▸ **Goal of the exercise**: Skip all pictures. Write out the data below from its first line through the line that contains "I’ve explored, photographed".

▸ **Information**:
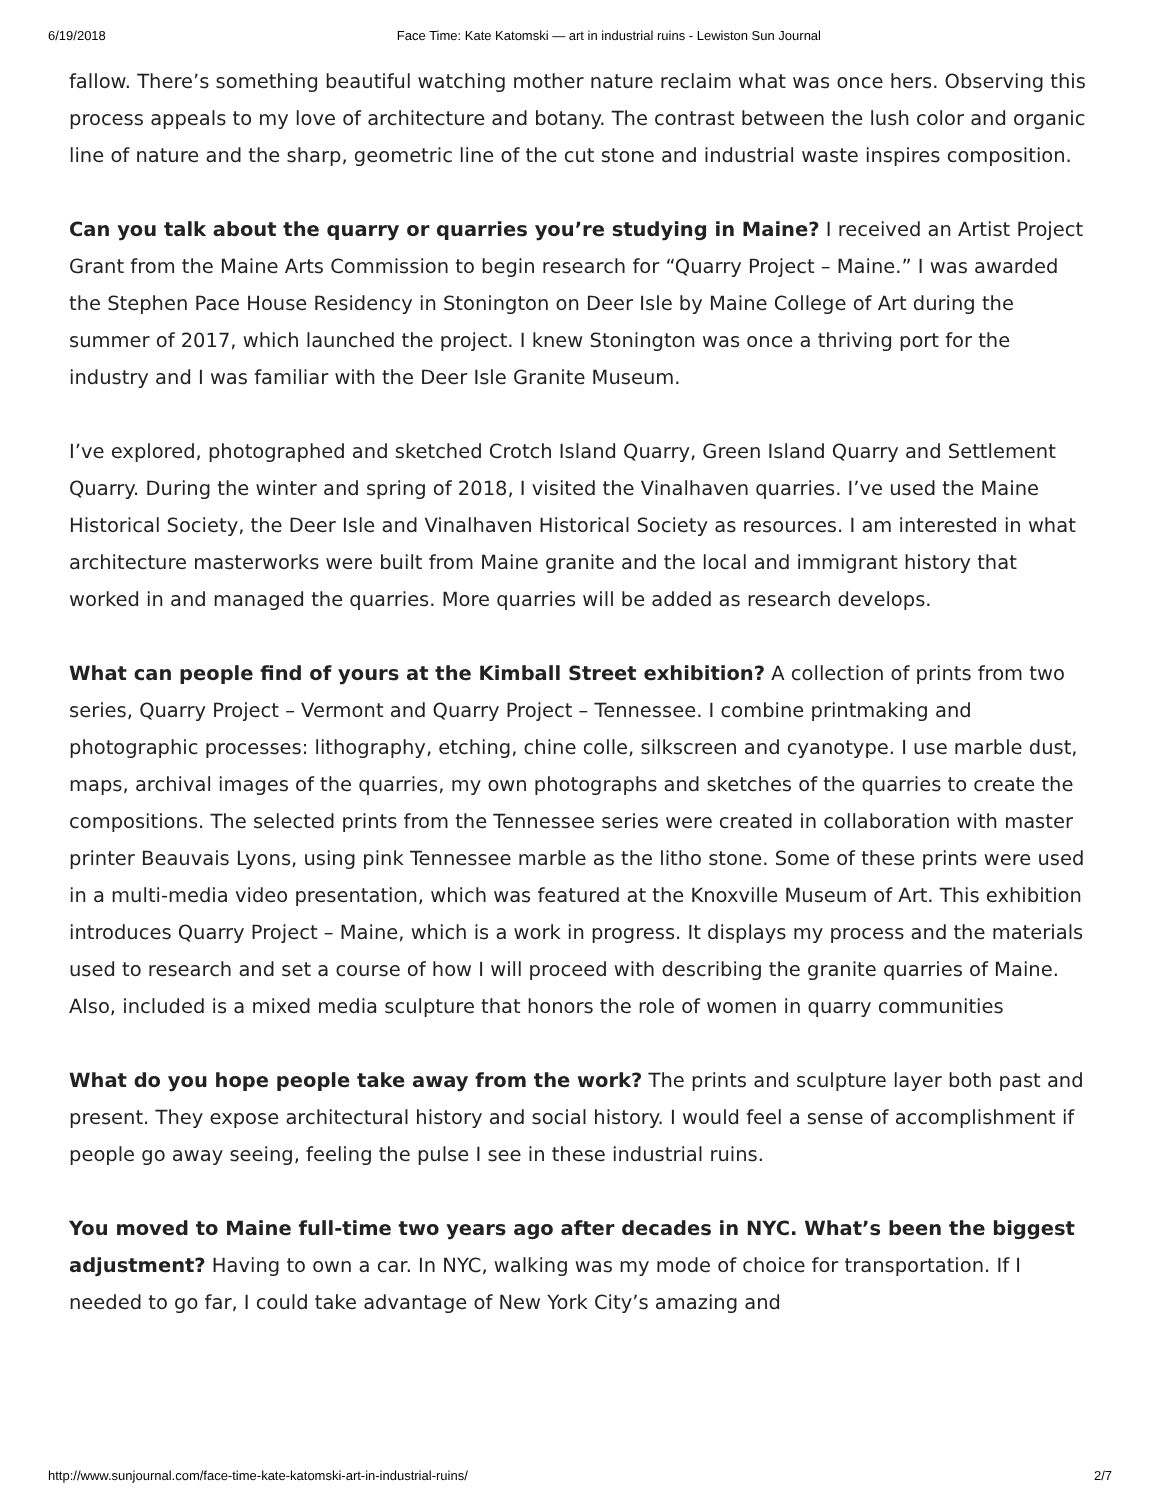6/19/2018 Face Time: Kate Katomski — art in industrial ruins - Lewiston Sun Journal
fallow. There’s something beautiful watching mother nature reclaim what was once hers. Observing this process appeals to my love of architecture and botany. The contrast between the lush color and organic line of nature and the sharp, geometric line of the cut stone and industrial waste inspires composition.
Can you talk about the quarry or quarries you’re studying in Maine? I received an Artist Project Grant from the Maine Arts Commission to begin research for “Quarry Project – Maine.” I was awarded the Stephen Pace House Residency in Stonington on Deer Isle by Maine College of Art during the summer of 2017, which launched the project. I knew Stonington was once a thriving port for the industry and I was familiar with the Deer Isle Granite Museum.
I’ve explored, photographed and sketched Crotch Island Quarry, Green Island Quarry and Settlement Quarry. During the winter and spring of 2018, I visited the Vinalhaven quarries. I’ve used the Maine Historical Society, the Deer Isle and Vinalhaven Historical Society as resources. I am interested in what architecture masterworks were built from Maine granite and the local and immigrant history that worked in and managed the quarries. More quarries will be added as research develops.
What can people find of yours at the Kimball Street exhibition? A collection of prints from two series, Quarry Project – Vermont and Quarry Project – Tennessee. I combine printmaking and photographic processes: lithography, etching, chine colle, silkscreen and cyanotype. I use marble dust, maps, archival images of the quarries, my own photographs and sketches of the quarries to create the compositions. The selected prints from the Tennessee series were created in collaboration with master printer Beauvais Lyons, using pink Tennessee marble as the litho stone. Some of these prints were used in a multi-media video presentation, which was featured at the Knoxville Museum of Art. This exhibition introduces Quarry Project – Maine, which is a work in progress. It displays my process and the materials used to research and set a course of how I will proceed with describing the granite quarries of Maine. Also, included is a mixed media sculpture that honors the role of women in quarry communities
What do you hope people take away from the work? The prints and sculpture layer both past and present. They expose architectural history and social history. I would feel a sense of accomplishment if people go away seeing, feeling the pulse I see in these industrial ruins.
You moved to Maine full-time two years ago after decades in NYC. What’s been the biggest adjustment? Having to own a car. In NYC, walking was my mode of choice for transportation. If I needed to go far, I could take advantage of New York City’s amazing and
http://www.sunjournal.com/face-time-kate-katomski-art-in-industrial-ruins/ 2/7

▸ **Solution**:
6/19/2018 Face Time: Kate Katomski — art in industrial ruins - Lewiston Sun Journal
fallow. There’s something beautiful watching mother nature reclaim what was once hers. Observing this process appeals to my love of architecture and botany. The contrast between the lush color and organic line of nature and the sharp, geometric line of the cut stone and industrial waste inspires composition.
Can you talk about the quarry or quarries you’re studying in Maine? I received an Artist Project Grant from the Maine Arts Commission to begin research for “Quarry Project – Maine.” I was awarded the Stephen Pace House Residency in Stonington on Deer Isle by Maine College of Art during the summer of 2017, which launched the project. I knew Stonington was once a thriving port for the industry and I was familiar with the Deer Isle Granite Museum.
I’ve explored, photographed and sketched Crotch Island Quarry, Green Island Quarry and Settlement Quarry. During the winter and spring of 2018, I visited the Vinalhaven quarries. I’ve used the Maine Historical Society, the Deer Isle and Vinalhaven Historical Society as resources. I am interested in what architecture masterworks were built from Maine granite and the local and immigrant history that worked in and managed the quarries. More quarries will be added as research develops.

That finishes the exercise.